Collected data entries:

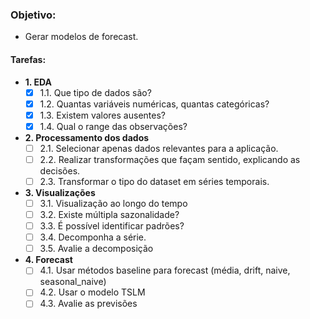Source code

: ### Objetivo:

- Gerar modelos de forecast.

#### Tarefas:

- **1. EDA**
  - [X] 1.1. Que tipo de dados são?
  - [X] 1.2. Quantas variáveis numéricas, quantas categóricas?
  - [X] 1.3. Existem valores ausentes?
  - [X] 1.4. Qual o range das observações?
- **2. Processamento dos dados**
  - [ ] 2.1. Selecionar apenas dados relevantes para a aplicação.
  - [ ] 2.2. Realizar transformações que façam sentido, explicando as decisões.
  - [ ] 2.3. Transformar o tipo do dataset em séries temporais.
- **3. Visualizações**
  - [ ] 3.1. Visualização ao longo do tempo
  - [ ] 3.2. Existe múltipla sazonalidade?
  - [ ] 3.3. É possível identificar padrões?
  - [ ] 3.4. Decomponha a série.
  - [ ] 3.5. Avalie a decomposição
- **4. Forecast**
  - [ ] 4.1. Usar métodos baseline para forecast (média, drift, naive, seasonal_naive)
  - [ ] 4.2. Usar o modelo TSLM
  - [ ] 4.3. Avalie as previsões
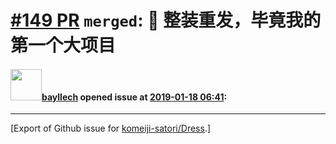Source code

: # [\#149 PR](https://github.com/komeiji-satori/Dress/pull/149) `merged`: :dress: 整装重发，毕竟我的第一个大项目

#### <img src="https://avatars.githubusercontent.com/u/22362346?u=f8d00cf120f448b6ae8133e7f133cd13a4d58073&v=4" width="50">[bayllech](https://github.com/bayllech) opened issue at [2019-01-18 06:41](https://github.com/komeiji-satori/Dress/pull/149):






-------------------------------------------------------------------------------



[Export of Github issue for [komeiji-satori/Dress](https://github.com/komeiji-satori/Dress).]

Directions for this task:
Which lines of the records contain "satori"? Show each of them.

Answer box:
: # [\#149 PR](https://github.com/komeiji-satori/Dress/pull/149) `merged`: :dress: 整装重发，毕竟我的第一个大项目
#### <img src="https://avatars.githubusercontent.com/u/22362346?u=f8d00cf120f448b6ae8133e7f133cd13a4d58073&v=4" width="50">[bayllech](https://github.com/bayllech) opened issue at [2019-01-18 06:41](https://github.com/komeiji-satori/Dress/pull/149):
[Export of Github issue for [komeiji-satori/Dress](https://github.com/komeiji-satori/Dress).]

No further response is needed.